◆ REQUIREMENT
Go to the line containing "- Feel free" in the records below and print it and every following line exactly, on through the line containing "- [Built With](#built-with)", then stop.

◆ DATA SUPPLIED
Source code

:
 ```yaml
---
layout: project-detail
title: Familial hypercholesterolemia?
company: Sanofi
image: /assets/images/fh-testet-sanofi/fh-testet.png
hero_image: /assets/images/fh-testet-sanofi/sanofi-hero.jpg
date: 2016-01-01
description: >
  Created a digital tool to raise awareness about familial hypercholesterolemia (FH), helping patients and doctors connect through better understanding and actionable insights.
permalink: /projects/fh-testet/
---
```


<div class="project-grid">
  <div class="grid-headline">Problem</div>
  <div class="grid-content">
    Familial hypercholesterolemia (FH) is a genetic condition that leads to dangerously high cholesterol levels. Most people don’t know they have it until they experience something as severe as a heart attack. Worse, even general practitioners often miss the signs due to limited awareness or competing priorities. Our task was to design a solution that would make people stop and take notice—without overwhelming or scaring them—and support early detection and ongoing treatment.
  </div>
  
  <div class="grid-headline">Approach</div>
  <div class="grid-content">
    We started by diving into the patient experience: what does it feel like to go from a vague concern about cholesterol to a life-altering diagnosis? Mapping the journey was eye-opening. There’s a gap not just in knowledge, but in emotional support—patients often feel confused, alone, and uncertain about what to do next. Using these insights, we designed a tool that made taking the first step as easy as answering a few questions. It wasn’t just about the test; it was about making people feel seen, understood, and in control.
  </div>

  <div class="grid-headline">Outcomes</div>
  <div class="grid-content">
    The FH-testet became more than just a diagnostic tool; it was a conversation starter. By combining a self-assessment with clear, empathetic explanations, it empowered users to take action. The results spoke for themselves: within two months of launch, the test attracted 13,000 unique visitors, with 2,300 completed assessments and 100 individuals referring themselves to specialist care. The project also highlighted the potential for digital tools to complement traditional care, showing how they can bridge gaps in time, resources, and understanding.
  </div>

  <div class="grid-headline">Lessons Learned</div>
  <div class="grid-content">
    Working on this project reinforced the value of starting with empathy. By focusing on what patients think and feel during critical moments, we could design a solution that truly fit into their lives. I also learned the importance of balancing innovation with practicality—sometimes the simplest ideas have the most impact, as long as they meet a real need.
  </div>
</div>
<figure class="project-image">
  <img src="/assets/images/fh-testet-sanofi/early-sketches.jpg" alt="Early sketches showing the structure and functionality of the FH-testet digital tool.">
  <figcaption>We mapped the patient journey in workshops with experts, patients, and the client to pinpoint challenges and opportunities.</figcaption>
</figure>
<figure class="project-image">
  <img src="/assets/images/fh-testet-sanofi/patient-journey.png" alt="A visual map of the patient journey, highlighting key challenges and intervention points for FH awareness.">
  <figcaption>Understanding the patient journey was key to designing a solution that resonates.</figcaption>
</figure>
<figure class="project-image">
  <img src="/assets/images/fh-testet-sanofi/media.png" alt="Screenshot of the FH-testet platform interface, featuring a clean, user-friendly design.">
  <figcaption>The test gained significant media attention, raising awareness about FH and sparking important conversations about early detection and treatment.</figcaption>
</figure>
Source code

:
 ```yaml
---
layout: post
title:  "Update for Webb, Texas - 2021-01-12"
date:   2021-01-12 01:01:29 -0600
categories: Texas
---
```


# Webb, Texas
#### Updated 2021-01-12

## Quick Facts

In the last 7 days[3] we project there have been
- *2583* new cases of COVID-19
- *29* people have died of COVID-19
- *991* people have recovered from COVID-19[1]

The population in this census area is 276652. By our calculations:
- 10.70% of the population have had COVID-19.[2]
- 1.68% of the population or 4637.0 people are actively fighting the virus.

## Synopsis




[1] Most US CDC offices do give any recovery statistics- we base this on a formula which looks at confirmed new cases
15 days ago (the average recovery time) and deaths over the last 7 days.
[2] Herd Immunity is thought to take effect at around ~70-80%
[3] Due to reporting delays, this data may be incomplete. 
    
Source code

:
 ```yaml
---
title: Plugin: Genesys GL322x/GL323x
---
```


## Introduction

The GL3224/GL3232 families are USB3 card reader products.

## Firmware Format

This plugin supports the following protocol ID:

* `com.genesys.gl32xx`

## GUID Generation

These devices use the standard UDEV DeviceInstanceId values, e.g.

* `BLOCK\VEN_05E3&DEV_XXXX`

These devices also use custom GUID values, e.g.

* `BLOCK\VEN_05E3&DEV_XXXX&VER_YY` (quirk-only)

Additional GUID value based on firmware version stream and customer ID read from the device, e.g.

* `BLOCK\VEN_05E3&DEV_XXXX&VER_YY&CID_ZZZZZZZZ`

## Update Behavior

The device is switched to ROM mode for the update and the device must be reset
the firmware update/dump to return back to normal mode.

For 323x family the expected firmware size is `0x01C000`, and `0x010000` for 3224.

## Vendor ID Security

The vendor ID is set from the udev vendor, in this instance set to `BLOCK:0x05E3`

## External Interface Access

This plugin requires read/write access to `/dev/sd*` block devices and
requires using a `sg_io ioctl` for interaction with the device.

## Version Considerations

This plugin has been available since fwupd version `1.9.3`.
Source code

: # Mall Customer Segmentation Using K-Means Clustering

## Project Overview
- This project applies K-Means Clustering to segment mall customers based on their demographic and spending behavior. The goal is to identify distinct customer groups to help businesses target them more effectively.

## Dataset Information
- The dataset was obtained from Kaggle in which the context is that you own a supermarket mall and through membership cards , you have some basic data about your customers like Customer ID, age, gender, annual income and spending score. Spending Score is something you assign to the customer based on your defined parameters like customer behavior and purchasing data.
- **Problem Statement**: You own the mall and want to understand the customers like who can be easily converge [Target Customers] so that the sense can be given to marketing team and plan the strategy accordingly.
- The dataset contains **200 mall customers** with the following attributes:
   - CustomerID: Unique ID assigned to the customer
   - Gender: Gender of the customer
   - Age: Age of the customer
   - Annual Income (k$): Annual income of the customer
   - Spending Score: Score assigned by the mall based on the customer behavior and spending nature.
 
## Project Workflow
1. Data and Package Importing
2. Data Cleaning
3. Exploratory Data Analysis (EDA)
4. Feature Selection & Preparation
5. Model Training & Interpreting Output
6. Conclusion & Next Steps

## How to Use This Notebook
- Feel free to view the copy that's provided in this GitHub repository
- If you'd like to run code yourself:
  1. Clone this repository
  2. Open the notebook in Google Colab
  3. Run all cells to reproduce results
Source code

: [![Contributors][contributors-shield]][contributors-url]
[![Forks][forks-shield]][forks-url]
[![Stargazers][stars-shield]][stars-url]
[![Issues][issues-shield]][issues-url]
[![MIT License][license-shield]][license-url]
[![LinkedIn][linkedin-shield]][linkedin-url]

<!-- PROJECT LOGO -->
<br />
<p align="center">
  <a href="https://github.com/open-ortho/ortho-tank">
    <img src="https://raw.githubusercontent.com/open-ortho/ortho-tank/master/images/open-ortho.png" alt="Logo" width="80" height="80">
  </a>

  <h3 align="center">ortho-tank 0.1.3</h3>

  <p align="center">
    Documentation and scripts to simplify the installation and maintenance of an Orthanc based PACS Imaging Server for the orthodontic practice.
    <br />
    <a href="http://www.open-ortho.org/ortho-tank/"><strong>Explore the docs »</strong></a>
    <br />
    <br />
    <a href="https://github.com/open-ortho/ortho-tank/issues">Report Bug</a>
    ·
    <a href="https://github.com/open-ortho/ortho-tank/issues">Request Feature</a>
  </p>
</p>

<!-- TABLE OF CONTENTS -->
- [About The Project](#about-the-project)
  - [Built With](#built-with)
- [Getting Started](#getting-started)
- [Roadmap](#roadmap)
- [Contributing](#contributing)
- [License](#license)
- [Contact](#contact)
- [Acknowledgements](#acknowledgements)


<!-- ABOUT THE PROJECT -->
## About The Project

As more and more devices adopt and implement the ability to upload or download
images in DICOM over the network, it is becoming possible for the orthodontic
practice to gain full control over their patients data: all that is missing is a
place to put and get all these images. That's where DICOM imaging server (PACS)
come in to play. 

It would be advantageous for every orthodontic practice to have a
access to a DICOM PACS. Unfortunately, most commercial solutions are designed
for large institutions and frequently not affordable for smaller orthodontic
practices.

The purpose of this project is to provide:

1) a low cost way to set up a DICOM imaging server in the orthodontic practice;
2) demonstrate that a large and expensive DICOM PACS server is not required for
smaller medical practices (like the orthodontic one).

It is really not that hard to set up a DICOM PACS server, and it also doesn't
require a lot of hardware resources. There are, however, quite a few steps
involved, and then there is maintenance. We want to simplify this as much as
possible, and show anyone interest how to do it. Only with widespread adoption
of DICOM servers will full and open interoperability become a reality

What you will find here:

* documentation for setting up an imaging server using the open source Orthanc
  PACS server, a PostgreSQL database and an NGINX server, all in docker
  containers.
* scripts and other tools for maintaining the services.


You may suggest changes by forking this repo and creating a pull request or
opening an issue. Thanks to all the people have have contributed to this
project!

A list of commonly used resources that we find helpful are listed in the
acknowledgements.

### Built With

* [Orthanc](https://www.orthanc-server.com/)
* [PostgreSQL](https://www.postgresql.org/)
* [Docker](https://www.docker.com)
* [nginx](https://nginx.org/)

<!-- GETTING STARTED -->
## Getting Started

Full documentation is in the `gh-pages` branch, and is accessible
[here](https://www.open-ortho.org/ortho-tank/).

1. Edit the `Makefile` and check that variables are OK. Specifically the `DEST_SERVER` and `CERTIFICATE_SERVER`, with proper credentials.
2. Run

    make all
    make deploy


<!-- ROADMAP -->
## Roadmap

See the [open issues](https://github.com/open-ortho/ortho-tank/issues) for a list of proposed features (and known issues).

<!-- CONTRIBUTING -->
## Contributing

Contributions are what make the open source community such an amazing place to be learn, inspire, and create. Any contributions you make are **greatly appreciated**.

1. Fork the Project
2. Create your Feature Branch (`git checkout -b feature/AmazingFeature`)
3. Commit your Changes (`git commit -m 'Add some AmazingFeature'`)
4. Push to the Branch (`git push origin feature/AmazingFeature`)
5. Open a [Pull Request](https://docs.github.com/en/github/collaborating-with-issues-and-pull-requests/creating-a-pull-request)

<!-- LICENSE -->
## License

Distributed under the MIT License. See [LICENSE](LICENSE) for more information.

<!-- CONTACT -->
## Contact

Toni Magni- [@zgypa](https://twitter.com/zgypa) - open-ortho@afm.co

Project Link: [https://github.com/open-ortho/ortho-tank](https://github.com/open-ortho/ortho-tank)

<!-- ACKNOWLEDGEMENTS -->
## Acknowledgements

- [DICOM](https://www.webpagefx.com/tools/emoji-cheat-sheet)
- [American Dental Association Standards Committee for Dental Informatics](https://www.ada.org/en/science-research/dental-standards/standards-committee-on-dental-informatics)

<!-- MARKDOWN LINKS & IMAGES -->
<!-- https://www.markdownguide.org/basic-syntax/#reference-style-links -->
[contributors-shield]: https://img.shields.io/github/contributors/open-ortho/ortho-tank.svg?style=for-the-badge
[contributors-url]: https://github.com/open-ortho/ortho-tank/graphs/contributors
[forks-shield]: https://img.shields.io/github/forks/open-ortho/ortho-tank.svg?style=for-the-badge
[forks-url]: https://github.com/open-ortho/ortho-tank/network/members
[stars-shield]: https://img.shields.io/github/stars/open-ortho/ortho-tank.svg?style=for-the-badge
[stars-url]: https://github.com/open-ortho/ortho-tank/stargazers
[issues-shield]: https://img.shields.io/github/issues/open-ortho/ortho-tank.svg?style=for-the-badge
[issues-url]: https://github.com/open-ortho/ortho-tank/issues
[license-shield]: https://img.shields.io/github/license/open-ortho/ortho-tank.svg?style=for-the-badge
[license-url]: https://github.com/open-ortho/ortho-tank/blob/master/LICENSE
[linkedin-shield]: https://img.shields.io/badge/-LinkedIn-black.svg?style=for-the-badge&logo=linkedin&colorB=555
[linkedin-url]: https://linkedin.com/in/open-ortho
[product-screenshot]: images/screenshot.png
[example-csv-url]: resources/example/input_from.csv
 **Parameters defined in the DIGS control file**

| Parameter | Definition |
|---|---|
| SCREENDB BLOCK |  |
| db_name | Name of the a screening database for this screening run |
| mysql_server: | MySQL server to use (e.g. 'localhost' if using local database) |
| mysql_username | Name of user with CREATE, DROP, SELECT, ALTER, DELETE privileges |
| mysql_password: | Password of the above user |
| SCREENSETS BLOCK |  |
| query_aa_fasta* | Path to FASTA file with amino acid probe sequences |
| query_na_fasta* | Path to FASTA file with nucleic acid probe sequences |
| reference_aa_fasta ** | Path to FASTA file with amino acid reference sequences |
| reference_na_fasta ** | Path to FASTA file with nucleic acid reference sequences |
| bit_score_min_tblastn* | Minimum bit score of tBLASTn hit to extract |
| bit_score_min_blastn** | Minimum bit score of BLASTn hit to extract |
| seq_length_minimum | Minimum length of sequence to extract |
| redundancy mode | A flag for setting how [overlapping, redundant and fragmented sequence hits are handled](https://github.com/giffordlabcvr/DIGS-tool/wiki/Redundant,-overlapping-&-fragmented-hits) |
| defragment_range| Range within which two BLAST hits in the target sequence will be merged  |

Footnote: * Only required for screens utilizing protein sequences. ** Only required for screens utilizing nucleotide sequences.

◆ OUTPUT
- Feel free to view the copy that's provided in this GitHub repository
- If you'd like to run code yourself:
  1. Clone this repository
  2. Open the notebook in Google Colab
  3. Run all cells to reproduce results
Source code

: [![Contributors][contributors-shield]][contributors-url]
[![Forks][forks-shield]][forks-url]
[![Stargazers][stars-shield]][stars-url]
[![Issues][issues-shield]][issues-url]
[![MIT License][license-shield]][license-url]
[![LinkedIn][linkedin-shield]][linkedin-url]

<!-- PROJECT LOGO -->
<br />
<p align="center">
  <a href="https://github.com/open-ortho/ortho-tank">
    <img src="https://raw.githubusercontent.com/open-ortho/ortho-tank/master/images/open-ortho.png" alt="Logo" width="80" height="80">
  </a>

  <h3 align="center">ortho-tank 0.1.3</h3>

  <p align="center">
    Documentation and scripts to simplify the installation and maintenance of an Orthanc based PACS Imaging Server for the orthodontic practice.
    <br />
    <a href="http://www.open-ortho.org/ortho-tank/"><strong>Explore the docs »</strong></a>
    <br />
    <br />
    <a href="https://github.com/open-ortho/ortho-tank/issues">Report Bug</a>
    ·
    <a href="https://github.com/open-ortho/ortho-tank/issues">Request Feature</a>
  </p>
</p>

<!-- TABLE OF CONTENTS -->
- [About The Project](#about-the-project)
  - [Built With](#built-with)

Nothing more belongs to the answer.